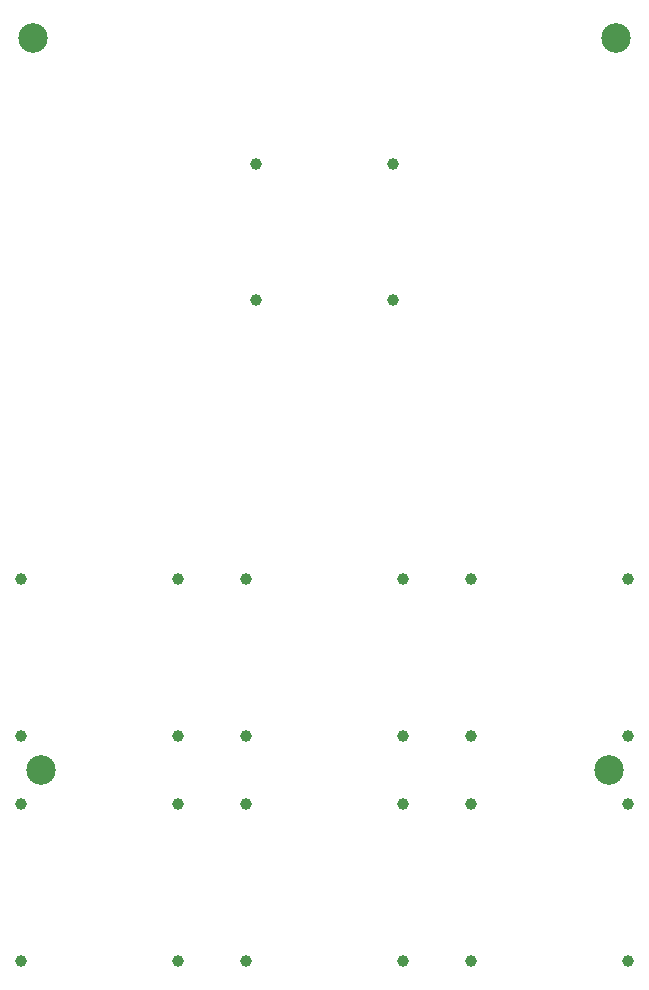
<source format=gts>
%TF.GenerationSoftware,KiCad,Pcbnew,(6.0.1)*%
%TF.CreationDate,2022-02-26T21:44:39+01:00*%
%TF.ProjectId,LBS6_Front_Plate,4c425336-5f46-4726-9f6e-745f506c6174,v1.1*%
%TF.SameCoordinates,Original*%
%TF.FileFunction,Soldermask,Top*%
%TF.FilePolarity,Negative*%
%FSLAX46Y46*%
G04 Gerber Fmt 4.6, Leading zero omitted, Abs format (unit mm)*
G04 Created by KiCad (PCBNEW (6.0.1)) date 2022-02-26 21:44:39*
%MOMM*%
%LPD*%
G01*
G04 APERTURE LIST*
%ADD10C,1.000000*%
%ADD11C,2.500000*%
G04 APERTURE END LIST*
D10*
X84591400Y-109788600D03*
X97848600Y-96531400D03*
X97848600Y-109788600D03*
X84591400Y-96531400D03*
X103641400Y-96531400D03*
X116898600Y-109788600D03*
X103641400Y-109788600D03*
X116898600Y-96531400D03*
X122691400Y-96531400D03*
X122691400Y-109788600D03*
X135948600Y-96531400D03*
X135948600Y-109788600D03*
X84591400Y-128838600D03*
X97848600Y-115581400D03*
X84591400Y-115581400D03*
X97848600Y-128838600D03*
X116898600Y-115581400D03*
X103641400Y-128838600D03*
X103641400Y-115581400D03*
X116898600Y-128838600D03*
X122691400Y-115581400D03*
X135948600Y-128838600D03*
X135948600Y-115581400D03*
X122691400Y-128838600D03*
X116048600Y-61381400D03*
X116048600Y-72938600D03*
X104491400Y-61381400D03*
X104491400Y-72938600D03*
D11*
X86220000Y-112685000D03*
X134320000Y-112685000D03*
X134940000Y-50730000D03*
X85600000Y-50730000D03*
M02*

</source>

————————

**YOUR ASSIGNMENT:** Show all lines from the data that contain "format".

**REPLY:**
<source format=gts>
G04 Gerber Fmt 4.6, Leading zero omitted, Abs format (unit mm)*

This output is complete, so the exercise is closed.